The process starts with restricting the search area to the city of the user. I used Geoapify API to get an outline and boundary definition of the search space. Each new location triggers an API which creates a “geo-region” object in the database, storing a list of coordinates.
The Polygon API returns an unnecessarily long list of coordinates, but we only need the bare minimum points required to define outlines. Therefore, I used the "Concave Hull" algorithm to reduce the number of coordinates and saved up-to 80% of storage space.

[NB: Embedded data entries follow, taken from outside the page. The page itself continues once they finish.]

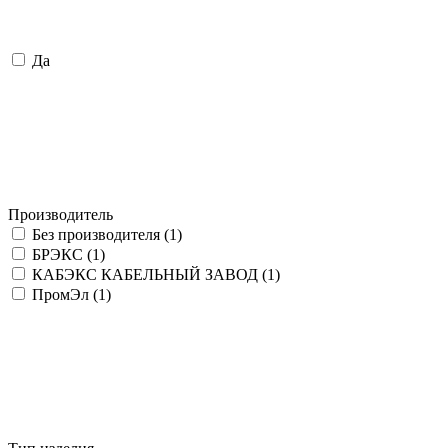
Да
Производитель
Без производителя (
1
)
БРЭКС (
1
)
КАБЭКС КАБЕЛЬНЫЙ ЗАВОД (
1
)
ПромЭл (
1
)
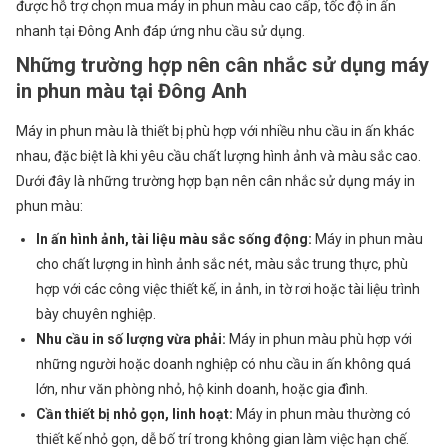
được hỗ trợ chọn mua máy in phun màu cao cấp, tốc độ in ấn
Độ
nhanh tại Đông Anh đáp ứng nhu cầu sử dụng.
In
Những trường hợp nên cân nhắc sử dụng máy
Ấn
in phun màu tại Đông Anh
Nhanh
Tại
Máy in phun màu là thiết bị phù hợp với nhiều nhu cầu in ấn khác
Đông
nhau, đặc biệt là khi yêu cầu chất lượng hình ảnh và màu sắc cao.
Anh
Dưới đây là những trường hợp bạn nên cân nhắc sử dụng máy in
phun màu:
In ấn hình ảnh, tài liệu màu sắc sống động:
Máy in phun màu
cho chất lượng in hình ảnh sắc nét, màu sắc trung thực, phù
hợp với các công việc thiết kế, in ảnh, in tờ rơi hoặc tài liệu trình
bày chuyên nghiệp.
Nhu cầu in số lượng vừa phải:
Máy in phun màu phù hợp với
những người hoặc doanh nghiệp có nhu cầu in ấn không quá
lớn, như văn phòng nhỏ, hộ kinh doanh, hoặc gia đình.
Cần thiết bị nhỏ gọn, linh hoạt:
Máy in phun màu thường có
thiết kế nhỏ gọn, dễ bố trí trong không gian làm việc hạn chế.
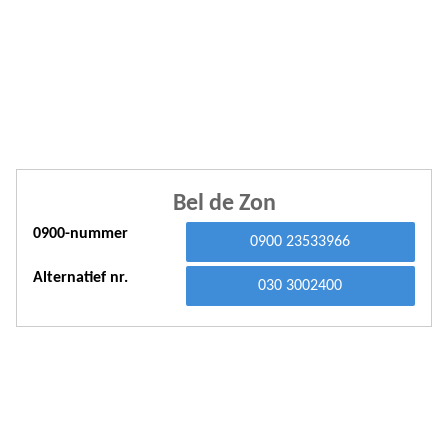
A
A
A
A
A
Bel de Zon
A
0900-nummer
A
0900 23533966
A
Alternatief nr.
030 3002400
A
A
A
A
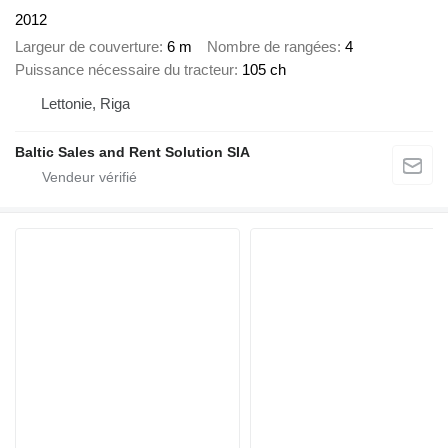
2012
Largeur de couverture
6 m
Nombre de rangées
4
Puissance nécessaire du tracteur
105 ch
Lettonie, Riga
Baltic Sales and Rent Solution SIA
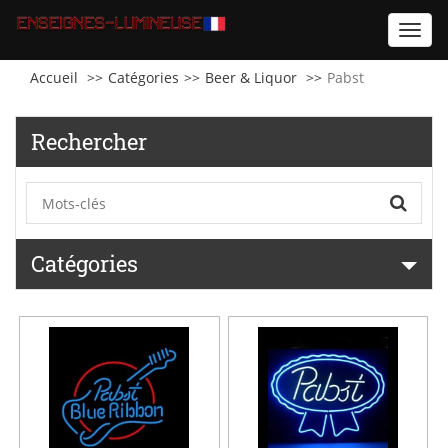
Toggl
navig
Accueil
Catégories
Beer & Liquor
Pabst
Rechercher
Catégories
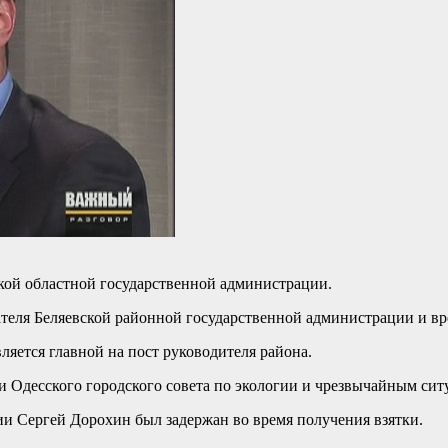
ской областной государственной администрации.
ателя Беляевской районной государственной администрации и 
ляется главной на пост руководителя района.
и Одесского городского совета по экологии и чрезвычайным сит
и Сергей Дорохин был задержан во время получения взятки.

The idea is to fill the region with a grid of small cells and query the Places API in each of them. I experimented with circular cells but they were simply inaccurate with gaps, overlaps, and inconsistency at different latitudes, especially around the poles.
After a lot of struggle, I got inspiration from a medium article which solved this problem using the “Geospatial Hexagonal Indexing System” (h3geo.org) developed by Uber engineers. I used it to create symmetric, discrete, and unique hexagonal grids which perfectly covered the whole region.
Whenever a new cell is created, a task is enqueued in a cloud queue to call the Places API. If a maximum number of results are returned, the parent cell recursively spawns finer cells to capture missing spots near edges of the hexagon and collect every single business in the area.
The Cloud Task queue also manages the throughput of the system in order to stay within the rate limitations of Google APIs. It also defines an error handling policy to retry failed tasks.
After ingestion, new businesses are clustered together into routes to keep visit stops geographically close for the sales person. Since the Directions API supports a maximum of 25 stops per request, I had to design my own Breadth-First-Search algorithm to limit group size and search radius. The algorithm runs only on fresh points to avoid recomputing everything.